Spring naar de content
bron: Hollandse Hoogte

De belofte van Betondorp

Op school bakte hij er niets van, moeder Nel was de wanhoop nabij. De kans op een profcarrière voor de kleine en nerveuze Johan Cruijff (1947-2016) werd klein geacht. In het eerste hoofdstuk van Johan Cruijff – de biografie onthult schrijver Auke Kok dat er zelfs met het allereerste jeugdcontractje van Cruijff al iets geks aan de hand was. Een exclusieve voorpublicatie.

Gepubliceerd op: Geplaatst in de volgende categorieën: door Auke Kok

I

Wat doen we met Johan? 

In de sportwinkel, waar hij werkte omdat een vijftienjarige toch iets moet, kenden ze hem als een stille, wat ongelukkig ogende jongen. Werken moest hij, want school was geen succes geworden. En met dit eerste baantje wilde het ook niet erg vlotten. Dat Johan Cruijff iets omhanden had was vermoedelijk nog het positiefste wat er over zijn verblijf in de sportwinkel van Perry van der Kar kon worden gezegd. Binnen de muren van het filiaal op de Ceintuurbaan heerste een strakke hiërarchie en voor een magazijnbediende was dat slecht nieuws. Een hulpje was hij, de laagste in rang op de schoonmaker na. Van de opleiding tot winkelbediende die hem was beloofd, merkte hij niets.

In januari 1963, tijdens de koudste winter sinds mensenheugenis, was hij er aan de slag gegaan. Sneeuwstormen hadden langs de sportwinkel gejaagd en verderop was de Amstel wekenlang bevroren geweest. Maar voor Johan had er nauwelijks ijspret in gezeten. Zelfs dromerig naar buiten kijken, zoals op school, was er niet bij. In de kelder hielp hij bij het uitpakken van de door de grossiers afgeleverde spullen: de voetbaltenues en andere sportartikelen, het speelgoed, de sportieve dames- en herenkleren. Johan controleerde of de leveringen in orde waren, hij bevestigde de prijskaartjes aan de artikelen en legde ze op de juiste stellingen in het magazijn. 
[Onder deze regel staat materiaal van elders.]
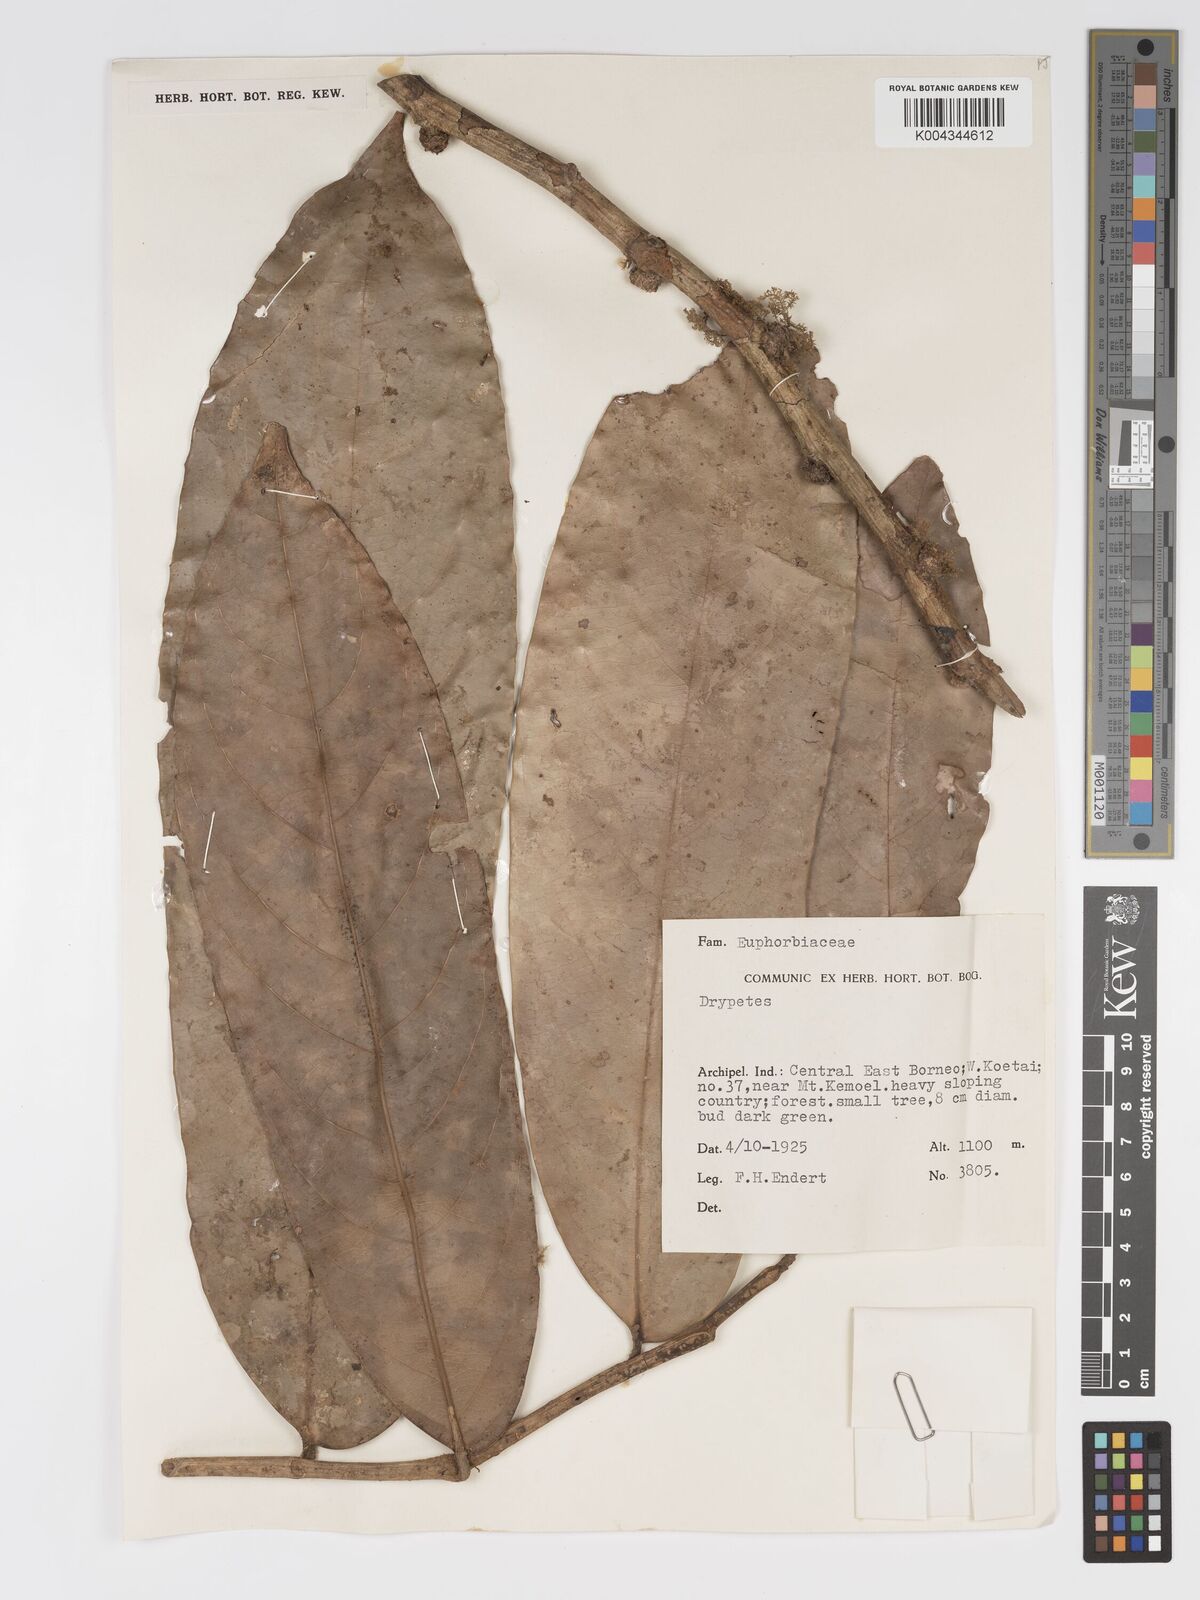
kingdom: Plantae
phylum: Tracheophyta
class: Magnoliopsida
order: Malpighiales
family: Putranjivaceae
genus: Drypetes
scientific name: Drypetes longifolia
In deze grote winkel in de Amsterdamse Pijp draafde hij van negen tot vijf heen en weer, trap op, trap af, week na week, maand na maand. Hij zat opgesloten in een wereld die hem verveelde. Gelukkig waren het sportartikelen die door zijn handen gingen, dat was tenminste iets, en ook de achtergrond van directeur Leo van der Kar sprak hem aan. De voormalige multisporter Van der Kar was een bekende bestuurder in het sportwereldje en als masseur en begeleider had hij atleten bijgestaan op belangrijke evenementen zoals de Olympische Spelen. Bovendien was Johans directe meerdere, magazijnmeester Henk de Haan, in z’n vrije tijd actief bij Ajax, zodat het tijdens het ordenen en prijzen van de spullen soms over voetbal kon gaan. Maar het voorkwam niet dat de werkdagen van afdalen naar de kelder, van klauteren naar de weggetimmerde ruimte op de eerste etage waar zich een extra magazijn bevond, tergend langzaam voorbijgingen. 
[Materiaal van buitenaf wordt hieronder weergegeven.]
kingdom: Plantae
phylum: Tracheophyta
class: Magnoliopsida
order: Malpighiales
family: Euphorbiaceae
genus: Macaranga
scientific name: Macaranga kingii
Zijn kaart in de personeelsadministratie geeft de positie waarin hij verkeerde goed weer. Het zwart-witfotootje toont een jongen met een kwetsbare, waterige blik; de uitdrukking van een tiener die liever ergens anders is dan in deze sportzaak. Ook lijkt de foto een illustratie van de normen en waarden die hem thuis waren bijgebracht. Net als op zijn schoolfoto’s ziet hij er schoon en keurig uit, een dichtgeknoopt overhemd met een hagelwit kraagje, een smetteloze trui en op zijn hoofd glanzend haar met een scheiding opzij. Het kan niet anders of Johan stond de klanten ondanks zijn ongemakkelijkheid netjes te woord. Op straat in Betondorp, waar hij met zijn moeder en zijn oudere broer Henny woonde, kon hij een druktemaker zijn, een naarling zelfs, maar op school had hij doorgaans respect voor de leraren getoond en hier in de grootste sportzaak van Amsterdam, bestaande uit vijf aaneengesloten winkelpanden, zullen er geen brutale woorden over zijn lippen zijn gekomen. Veel andere woorden ook niet trouwens.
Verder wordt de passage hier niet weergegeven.